Discourse and political power

Recent decades have seen social theory take what is sometimes referred to as the “linguistic turn.” Summarizing the nuances of this turn is not our goal, if in fact this task is possible. In essence, structural theorists such as Roland Barthes broke with the idea of language as mere nomenclature to posit a more radical notion of language as a system of meanings.

They based their arguments on three points. First, language has both a synchronic structure (a linear history) and a diachronic structure (composed of a series of embedded oppositions). Second, words (or “signs”) themselves are composed of both a sound (“signifier”) and concept (“signified”). And third, signs are themselves highly malleable and can only be understood within a larger system of signification.

Thus, structuralists used language against itself to argue it was impossible to apprehend objective reality as the words used in its description are inherently subjective and contextually produced. Later deconstructionist theorists took these arguments even further in the direction of linguistic relativity, emphasizing the role of language in constituting human subjectivity. For example, Jacques Derrida, the best known of the deconstructionists, argued that signs and their meanings (which are never perfect) are composed of what he termed “difference”; not merely differences, but absences and exclusions, even of the linguistic element from itself.

Yet, if sometimes obscurely, the work of Derrida and others has also pointed to the inherently political nature of language; or, rather, the concept of discourse as both emergent from, and a means to, power.

* * *

These arguments are useful in de-constructing the term “special interests.” As already noted, the term draws some of its authority from an historical association with populism. New Right populism’s depiction of “special interests” builds upon a traditional opposition, that of “big interests,” but substitutes “special interests” as the power bloc opposed to “the people.” Likewise, Alberta’s historically constructed political culture provided the seedbed for the re-emergence in the 1990s of the language of populist politics.

In the neo-liberal discourse of the 1990s, the term was used to describe (and define) self-serving and illegitimate groups in direct opposition to “the common interest” or the “public interest.” Furthermore, because of their parasitic association with governments, “special interests” also stood in contraposition to “the market” — the “neutral” and “fair” arbiter of distributive justice. “Special interests,” this suggests, want “special privileges,” which “regular folk” are not able to obtain.

Our discussion of “special interests” discourse in Alberta shows that, despite the efforts of politicians and the media, the specific content of the term has remained highly malleable.

Attempts to define environmentalists, unions, women’s groups, and ethnic minorities as “special interests” have not been as successful in Alberta as have been labelling efforts directed at Aboriginal groups.

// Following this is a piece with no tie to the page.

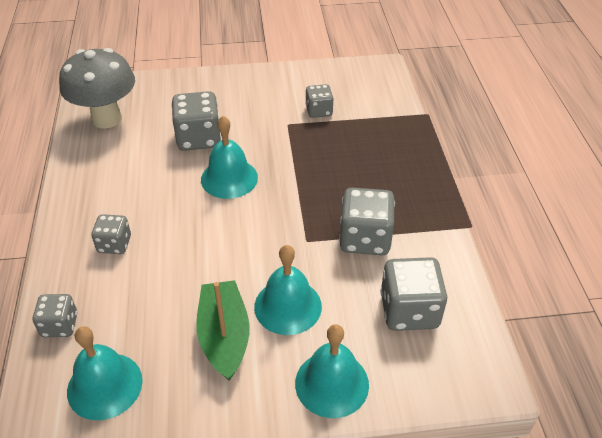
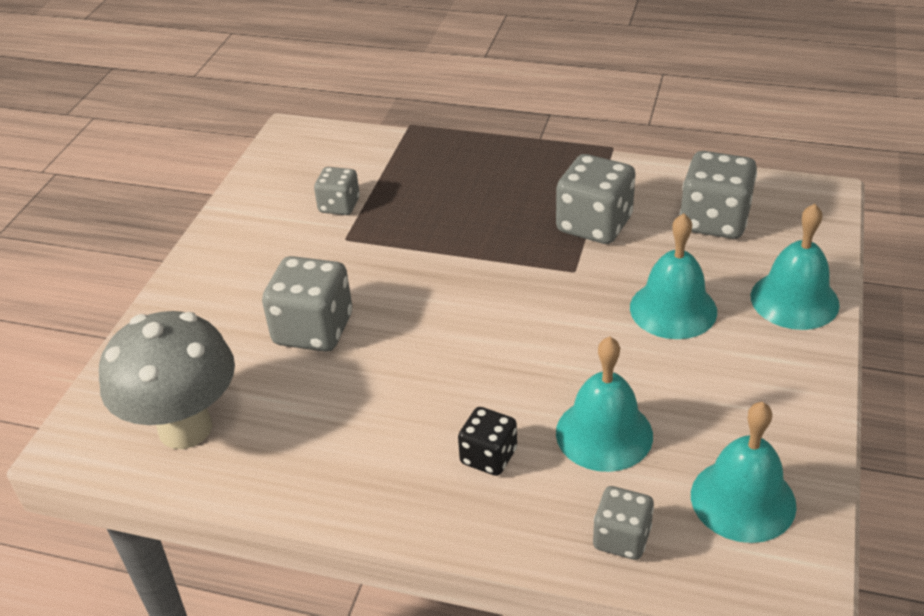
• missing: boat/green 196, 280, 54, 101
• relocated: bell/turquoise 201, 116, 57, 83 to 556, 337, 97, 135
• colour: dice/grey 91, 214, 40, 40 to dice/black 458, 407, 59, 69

In addition, while the political domination of the Conservatives has continued, the fact the governing party has not hung the label “special interests” on big business has not changed the public’s perception that this group exerts too much influence on the provincial government.

Even in the earliest days of the fiscal crisis” that gave birth to the Klein revolution, big business was the “special interest group” of greatest concern to Albertans. With the elimination of the deficit, and now the provincial debt, big business remains in the number one position on the public’s “too much influence on the government” list.